A sala da Rua Vasco da Gama passou a ser a principal da cidade, beneficiando de uma maior lotação, cerca de 1.200 lugares. Mandada construir pela firma Proença Júnior & Companhia, foi inaugurada em 1911 apresentando uma forma circular, com uma pista no centro, e um grande palco numa extremidade cuja boca de cena tinha seis metros por nove de largo. Acolheu espectáculos de teatro e circo, bem como sessões de cinema. O Colyseu da Beira fechou por altura da primeira Grande Guerra e reabriu de “cara lavada” em 1918, integrando o roteiro das principais companhias de teatro e da revista da época. Ali aconteceram também os primeiros recitais de ópera com a soprano Manuela Pinto Basto e de música clássica, mas também o primeiro filme sonoro, “Mam’zelle Nitouche”, exibido a 31 de Julho de 1932. Por entre várias mudanças de gerência, a sala foi encerrada em Outubro de 1944 por já não oferecer condições de segurança, tanto assim que era alcunhado de “casarão”. A Guarda ficou então sem a «única casa que respondia a certas exigências de ordem cultural e recreativa», escrevia nessa altura o semanário “A Guarda”.

Cine-Teatro

Foi sol de pouca dura, já que em Dezembro desse ano foi constituída a sociedade Cine-Teatro da Guarda.
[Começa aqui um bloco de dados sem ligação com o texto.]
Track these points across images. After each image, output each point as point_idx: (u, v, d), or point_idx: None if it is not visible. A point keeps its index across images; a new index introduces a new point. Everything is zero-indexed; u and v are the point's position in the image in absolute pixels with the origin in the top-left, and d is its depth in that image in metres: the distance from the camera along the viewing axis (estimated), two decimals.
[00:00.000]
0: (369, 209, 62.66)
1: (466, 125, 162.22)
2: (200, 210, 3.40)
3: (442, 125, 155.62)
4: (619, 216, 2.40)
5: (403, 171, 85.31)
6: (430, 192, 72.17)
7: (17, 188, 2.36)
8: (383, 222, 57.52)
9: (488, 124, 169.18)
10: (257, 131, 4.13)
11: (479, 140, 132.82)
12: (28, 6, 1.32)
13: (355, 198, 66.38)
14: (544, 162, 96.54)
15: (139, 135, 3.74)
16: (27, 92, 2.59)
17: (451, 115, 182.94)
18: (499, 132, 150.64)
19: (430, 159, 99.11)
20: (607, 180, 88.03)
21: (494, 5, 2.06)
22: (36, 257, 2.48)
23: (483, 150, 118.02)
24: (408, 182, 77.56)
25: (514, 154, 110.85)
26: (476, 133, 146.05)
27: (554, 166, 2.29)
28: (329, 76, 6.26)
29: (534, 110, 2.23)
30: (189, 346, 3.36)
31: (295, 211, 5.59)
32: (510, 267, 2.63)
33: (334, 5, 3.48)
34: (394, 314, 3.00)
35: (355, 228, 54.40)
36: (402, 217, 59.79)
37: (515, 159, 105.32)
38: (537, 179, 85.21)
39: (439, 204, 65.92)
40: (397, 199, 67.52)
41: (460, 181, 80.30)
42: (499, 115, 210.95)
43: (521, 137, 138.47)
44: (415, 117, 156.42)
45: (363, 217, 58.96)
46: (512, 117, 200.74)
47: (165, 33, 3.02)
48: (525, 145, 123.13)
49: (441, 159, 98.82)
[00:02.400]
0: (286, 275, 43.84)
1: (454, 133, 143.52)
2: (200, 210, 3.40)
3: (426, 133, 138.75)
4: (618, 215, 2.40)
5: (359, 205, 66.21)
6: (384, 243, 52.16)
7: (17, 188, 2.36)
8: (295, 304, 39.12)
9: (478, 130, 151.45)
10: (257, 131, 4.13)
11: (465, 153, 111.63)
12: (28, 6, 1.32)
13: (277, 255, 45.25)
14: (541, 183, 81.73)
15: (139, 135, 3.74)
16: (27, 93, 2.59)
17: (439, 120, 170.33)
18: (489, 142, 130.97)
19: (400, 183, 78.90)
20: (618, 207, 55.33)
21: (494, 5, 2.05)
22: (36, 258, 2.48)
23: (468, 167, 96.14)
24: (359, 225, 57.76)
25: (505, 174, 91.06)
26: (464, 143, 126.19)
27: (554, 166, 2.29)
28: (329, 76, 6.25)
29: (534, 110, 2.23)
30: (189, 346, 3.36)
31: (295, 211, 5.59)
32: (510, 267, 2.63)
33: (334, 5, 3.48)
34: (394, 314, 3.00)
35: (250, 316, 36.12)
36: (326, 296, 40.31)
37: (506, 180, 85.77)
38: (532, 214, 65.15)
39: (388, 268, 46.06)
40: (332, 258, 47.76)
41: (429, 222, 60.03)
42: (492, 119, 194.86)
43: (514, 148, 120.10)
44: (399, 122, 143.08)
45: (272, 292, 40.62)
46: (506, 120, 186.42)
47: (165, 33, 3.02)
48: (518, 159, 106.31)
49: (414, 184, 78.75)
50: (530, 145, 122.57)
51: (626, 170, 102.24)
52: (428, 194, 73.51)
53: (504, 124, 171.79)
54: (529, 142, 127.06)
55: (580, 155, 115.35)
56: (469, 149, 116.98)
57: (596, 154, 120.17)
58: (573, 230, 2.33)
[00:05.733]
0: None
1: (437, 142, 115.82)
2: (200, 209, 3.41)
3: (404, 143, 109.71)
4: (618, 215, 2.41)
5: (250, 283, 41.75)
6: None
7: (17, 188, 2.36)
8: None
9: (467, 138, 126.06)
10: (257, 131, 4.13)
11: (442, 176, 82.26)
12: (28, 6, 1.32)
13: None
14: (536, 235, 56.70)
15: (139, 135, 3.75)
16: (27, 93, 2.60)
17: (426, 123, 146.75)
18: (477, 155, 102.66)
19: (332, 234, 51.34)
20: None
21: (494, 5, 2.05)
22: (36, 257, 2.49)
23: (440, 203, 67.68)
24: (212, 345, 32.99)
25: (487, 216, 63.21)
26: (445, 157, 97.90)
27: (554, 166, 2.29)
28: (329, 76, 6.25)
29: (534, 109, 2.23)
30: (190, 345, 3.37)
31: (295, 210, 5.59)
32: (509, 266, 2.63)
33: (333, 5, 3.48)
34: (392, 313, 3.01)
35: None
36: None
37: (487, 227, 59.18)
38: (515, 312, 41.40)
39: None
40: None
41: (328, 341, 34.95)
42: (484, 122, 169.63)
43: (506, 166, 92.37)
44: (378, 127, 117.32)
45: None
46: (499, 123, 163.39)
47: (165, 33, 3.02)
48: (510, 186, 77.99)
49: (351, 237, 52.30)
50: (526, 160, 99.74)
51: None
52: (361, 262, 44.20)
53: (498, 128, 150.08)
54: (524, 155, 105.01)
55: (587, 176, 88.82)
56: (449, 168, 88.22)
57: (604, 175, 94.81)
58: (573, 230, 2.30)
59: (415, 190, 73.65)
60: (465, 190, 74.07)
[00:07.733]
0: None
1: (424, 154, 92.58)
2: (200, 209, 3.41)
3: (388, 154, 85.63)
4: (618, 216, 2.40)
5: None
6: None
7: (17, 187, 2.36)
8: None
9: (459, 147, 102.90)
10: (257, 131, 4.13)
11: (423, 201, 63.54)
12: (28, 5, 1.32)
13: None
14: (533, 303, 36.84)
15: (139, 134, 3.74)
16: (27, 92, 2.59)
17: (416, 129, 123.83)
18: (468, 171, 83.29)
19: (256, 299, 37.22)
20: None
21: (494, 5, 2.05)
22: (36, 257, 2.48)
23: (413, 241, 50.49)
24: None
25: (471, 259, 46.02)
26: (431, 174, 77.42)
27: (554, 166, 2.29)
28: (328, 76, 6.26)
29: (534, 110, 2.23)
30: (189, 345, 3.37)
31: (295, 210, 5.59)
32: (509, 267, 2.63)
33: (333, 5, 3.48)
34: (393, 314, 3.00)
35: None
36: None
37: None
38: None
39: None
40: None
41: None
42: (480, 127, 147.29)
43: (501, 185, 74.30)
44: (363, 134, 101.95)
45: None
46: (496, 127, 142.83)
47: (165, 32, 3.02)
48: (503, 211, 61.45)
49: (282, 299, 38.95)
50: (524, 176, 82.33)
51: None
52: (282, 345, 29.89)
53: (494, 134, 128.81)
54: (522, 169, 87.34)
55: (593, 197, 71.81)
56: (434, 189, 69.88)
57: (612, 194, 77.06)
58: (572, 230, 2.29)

Os seus fundadores, António Simão Saraiva, Cândido Dias Lopes, Fernando Gomes dos Santos, José Ferreira da Paixão Júnior, Júlio Xavier e Manuel Conde, ainda se socorreram do remodelado Colyseu da Beira, mas entre 1948 e 1953 a Guarda ficou sem qualquer tipo de espectáculos. Um intervalo aproveitado para erguer o imponente e majestoso Cine-Teatro, com mil lugares, inaugurado com pompa e circunstância a 4 de Julho desse ano. O “Diário Popular” e o “Diário de Coimbra” fizeram deslocar à cidade enviados especiais para testemunharem in loco a monumentalidade da nova sala de espectáculos da Guarda, projectada pelo arquitecto Manuel Alijó. Eles não regatearam elogios e garantiram que dispunha de «acomodações idênticas às das mais modernas casas de espectáculo do país». Regressou então o que de melhor se fazia em Portugal. A Guarda acolhia frequentemente espectáculos de teatro, revista e ópera, mas também a magia do cinemascope. Foi o período dourado de uma vivência cultural sem precedentes, que acabou na década de 60 com o tímido aparecimento da televisão e uma sociedade mais agitada. Os conturbados anos 70 e 80 fizeram o resto, assistindo-se ao afastamento do público e à decadência do Cine-Teatro, que encerrou a 1 de Abril de 1985. Só então a Guarda soube o quanto ficou mais pobre, tendo o auditório municipal proporcionado grandes momentos de cultura a partir da década de 90.